Gemeinde gegen Riesenstall in Kleibrok

05.07.2013

Rastede Die Gemeindeverwaltung will das Einvernehmen zum geplanten Neubau von zwei Milchviehställen mit 918 Tierplätzen und den notwendigen Nebenanlagen in Kleibrok versagen. Das geht aus der am Donnerstag im Internet veröffentlichten Sitzungsvorlage für die öffentliche Sitzung des Bauausschusses, der am kommenden Montag, 8. Juli, zusammenkommt (16 Uhr, Neue Aula der Kooperativen Gesamtschule), hervor. Als Grund gibt die Verwaltung an, dass ihr erforderliche Nachweise nicht vorliegen.

Wie berichtet, plant Landwirt Christian Meyer-Hullmann die Verlagerung der Milchproduktion von seinem Hof in Wahnbek nach Kleibrok. Dazu will er hinter seiner Biogasanlage an der Kleibroker Straße in mehreren Schritten zwei Milchviehställe, ein Melkhaus, ein Melkkarussell und einen Stall zur Rinderaufzucht bauen. Es würde sich um die größte Anlage im Ammerland handeln.

Nach den Vorschriften des Baugesetzbuches ist ein Vorhaben im Außenbereich unter anderem dann zulässig, wenn es einem landwirtschaftlichen Betrieb dient, das Vorhaben nur einen untergeordneten Teil der Betriebsfläche einnimmt, die Erschließung gesichert ist und keine öffentlichen Belange entgegenstehen, heißt es in der Sitzungsvorlage. Die Prüfung erfolgt insbesondere über einen Flächennachweis, der belegt, dass die Versorgung der Tiere über die zum landwirtschaftlichen Betrieb des Antragstellers gehörigen Flächen erfolgen kann und dass das Vorhaben nur einen untergeordneten Teil der Betriebsfläche einnimmt. Ist dies nicht der Fall, weil zum Beispiel zu wenige Flächen im Eigentum des Antragstellers stehen, ist das Vorhaben nicht mehr als Landwirtschaft sondern als gewerbliche Tierhaltung anzusehen. In diesem Fall wäre das Vorhaben nicht privilegiert und somit im Außenbereich unzulässig, heißt es in der Vorlage weiter.

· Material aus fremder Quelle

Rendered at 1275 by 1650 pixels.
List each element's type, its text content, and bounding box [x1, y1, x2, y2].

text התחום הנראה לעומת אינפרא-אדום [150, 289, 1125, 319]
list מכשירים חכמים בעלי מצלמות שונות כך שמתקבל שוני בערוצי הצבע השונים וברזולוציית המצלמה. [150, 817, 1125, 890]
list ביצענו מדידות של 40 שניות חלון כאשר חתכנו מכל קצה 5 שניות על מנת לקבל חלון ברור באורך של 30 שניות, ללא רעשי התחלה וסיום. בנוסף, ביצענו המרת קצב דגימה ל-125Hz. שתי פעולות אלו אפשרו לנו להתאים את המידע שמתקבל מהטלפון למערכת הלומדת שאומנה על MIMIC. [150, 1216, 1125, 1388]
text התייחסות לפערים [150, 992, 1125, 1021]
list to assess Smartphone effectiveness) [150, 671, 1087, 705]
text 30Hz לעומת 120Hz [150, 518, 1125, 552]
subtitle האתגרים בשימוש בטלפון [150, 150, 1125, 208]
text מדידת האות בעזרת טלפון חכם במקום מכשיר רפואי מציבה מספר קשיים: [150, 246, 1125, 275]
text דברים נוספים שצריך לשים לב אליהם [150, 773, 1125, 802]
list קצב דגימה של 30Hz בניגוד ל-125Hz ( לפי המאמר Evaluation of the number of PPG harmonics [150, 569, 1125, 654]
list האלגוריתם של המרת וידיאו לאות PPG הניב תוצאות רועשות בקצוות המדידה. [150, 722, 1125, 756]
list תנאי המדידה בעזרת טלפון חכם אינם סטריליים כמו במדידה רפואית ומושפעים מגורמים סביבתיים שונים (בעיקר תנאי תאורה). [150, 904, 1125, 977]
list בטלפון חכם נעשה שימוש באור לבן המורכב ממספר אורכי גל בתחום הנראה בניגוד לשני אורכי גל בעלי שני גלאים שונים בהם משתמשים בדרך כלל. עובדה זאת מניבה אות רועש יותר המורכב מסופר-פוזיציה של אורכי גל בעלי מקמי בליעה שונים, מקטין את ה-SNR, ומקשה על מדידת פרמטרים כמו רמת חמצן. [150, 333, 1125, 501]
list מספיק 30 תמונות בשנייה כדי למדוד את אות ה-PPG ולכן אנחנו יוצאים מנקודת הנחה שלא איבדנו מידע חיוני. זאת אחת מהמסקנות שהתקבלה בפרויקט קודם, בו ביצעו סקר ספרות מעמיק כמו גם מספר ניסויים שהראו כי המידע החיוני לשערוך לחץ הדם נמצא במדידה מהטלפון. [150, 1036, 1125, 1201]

Der zwingend zu den Antragsunterlagen gehörende Flächennachweis liegt der Gemeinde nicht vor. Wie berichtet, erstellt die Landwirtschaftskammer diesen Nachweis zurzeit. Die Kammer war vom Landkreis ebenfalls aufgefordert worden, binnen zwei Monaten eine Stellungnahme abzugeben.

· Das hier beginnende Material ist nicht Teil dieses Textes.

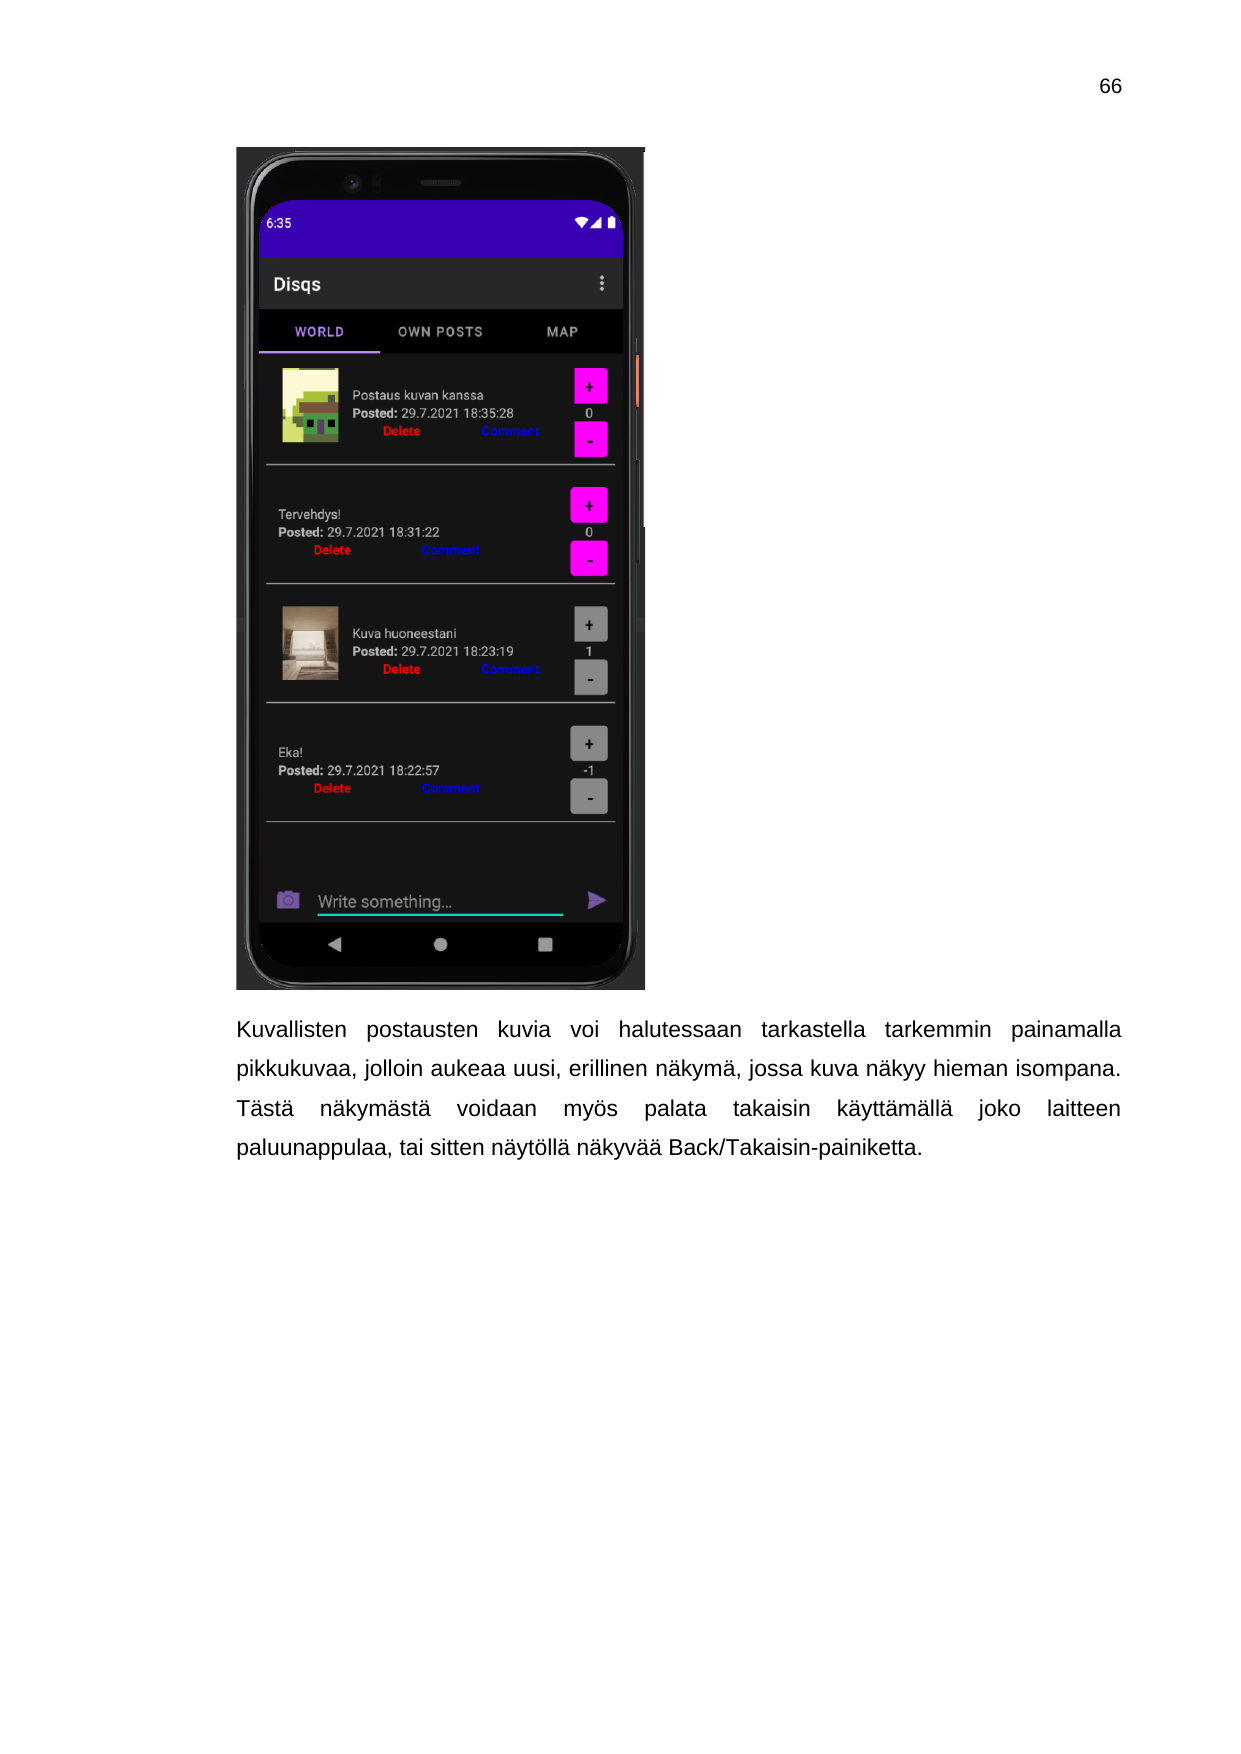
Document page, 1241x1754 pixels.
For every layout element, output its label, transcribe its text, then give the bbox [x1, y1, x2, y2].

picture [236, 147, 646, 990]
text Kuvallisten postausten kuvia voi halutessaan tarkastella tarkemmin painamalla pikkukuvaa, jolloin aukeaa uusi, erillinen näkymä, jossa kuva näkyy hieman isompana. Tästä näkymästä voidaan myös palata takaisin käyttämällä joko laitteen paluunappulaa, tai sitten näytöllä näkyvää Back/Takaisin-painiketta. [236, 1016, 1122, 1160]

Sofern die Nachweise zur ausreichenden Betriebsfläche erbracht werden können und der Betrieb trotzt seiner Dimensionen noch als landwirtschaftliche Tierhaltung beurteilt werden kann, dürfte die Errichtung der Anlage zulässig sein, heißt es in der Sitzungsvorlage weiter.

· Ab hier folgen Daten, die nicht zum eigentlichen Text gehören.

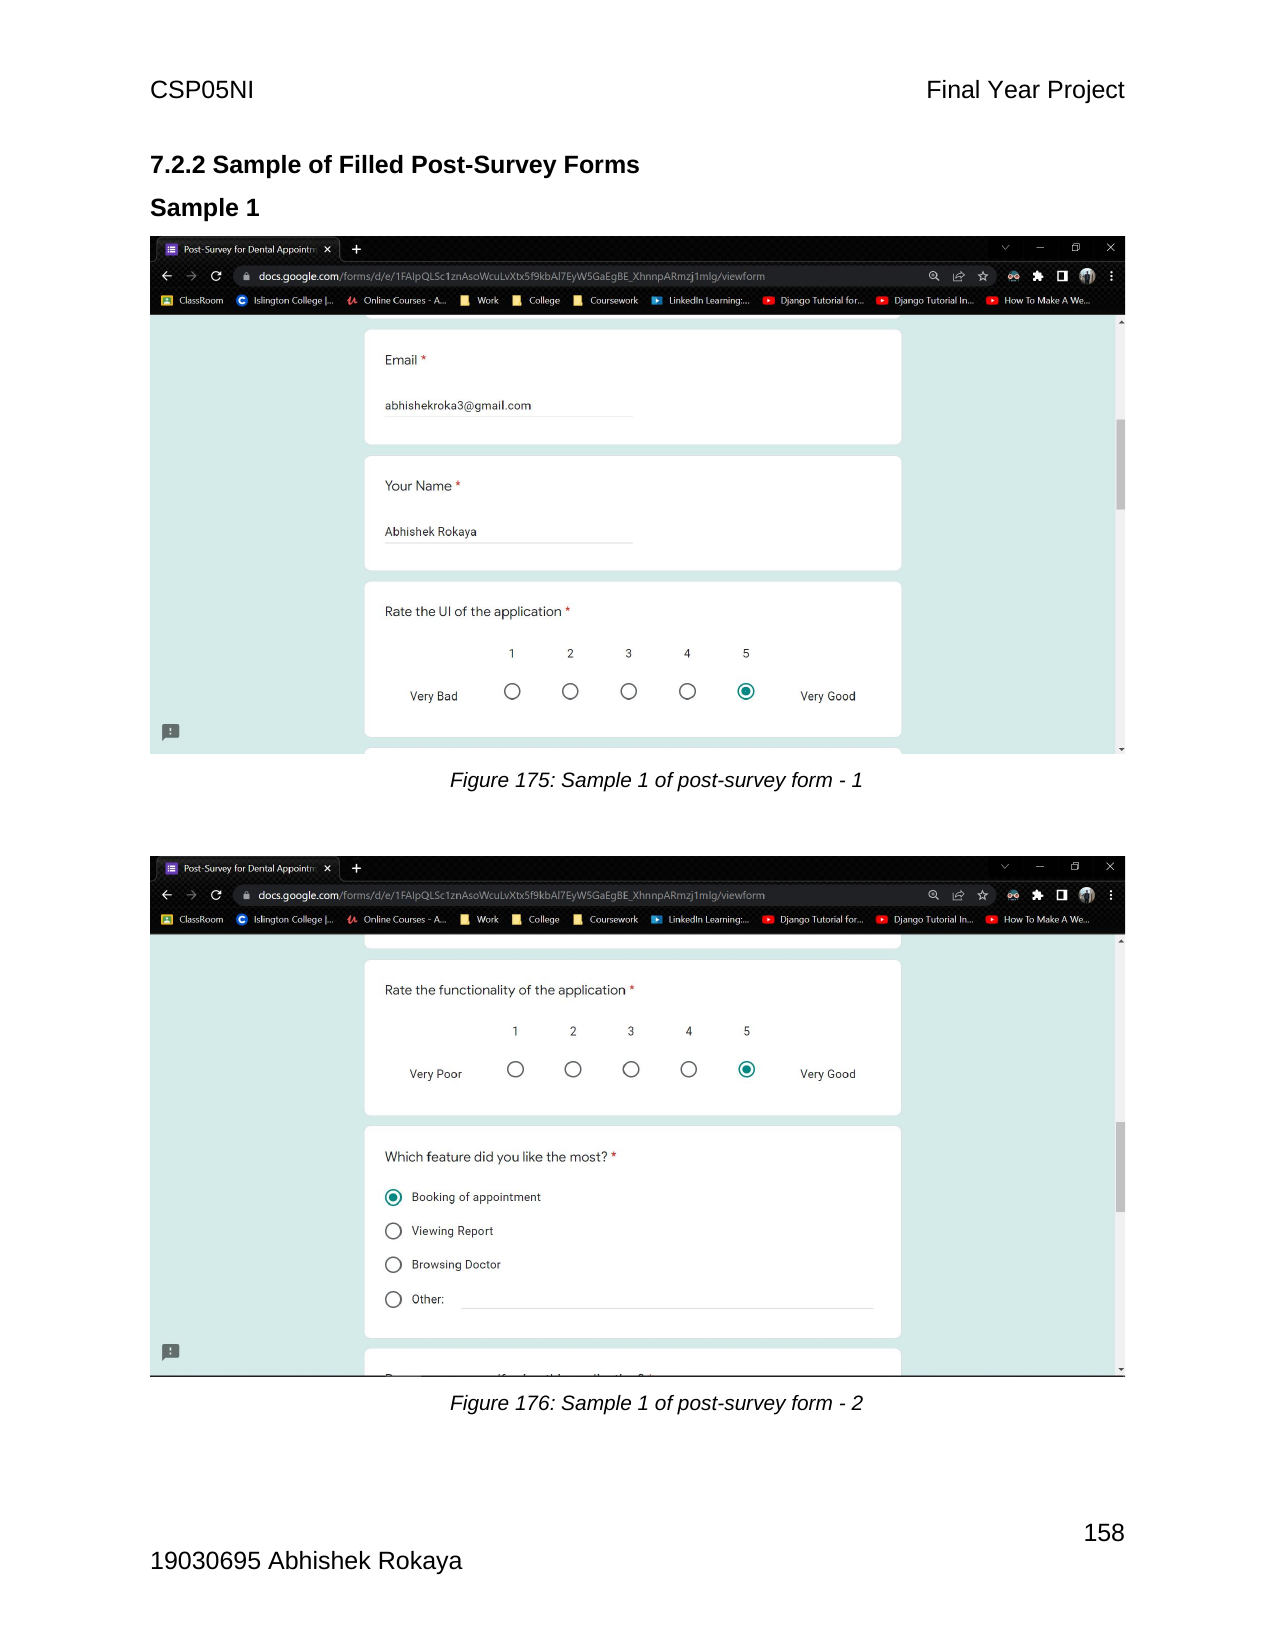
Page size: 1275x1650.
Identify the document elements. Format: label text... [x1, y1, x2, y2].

picture [150, 236, 1125, 754]
text Figure 175: Sample 1 of post-survey form - 1 [375, 768, 1125, 792]
text Figure 176: Sample 1 of post-survey form - 2 [375, 1391, 1125, 1415]
picture [150, 856, 1125, 1377]
text Sample 1 [150, 193, 1125, 222]
subtitle 7.2.2 Sample of Filled Post-Survey Forms [150, 150, 1125, 179]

Die Verwaltung geht ferner davon aus, dass es im Umfeld der Anlage zu zusätzlichen Geruchs- und Staubbelästigungen kommen wird. Die zulässigen Grenzwerte würden allerdings nicht überschritten. Die Verwaltung hat die vorliegenden Gutachten von einem unabhängigen Büro prüfen lassen. Die Ergebnisse werden in der Sitzung am Montag vorgestellt. Dort gibt es auch ausführliche Erläuterungen zum Bauvorhaben und den Auswirkungen. Bürger haben die Möglichkeit, am Ende der Sitzung Fragen zu stellen.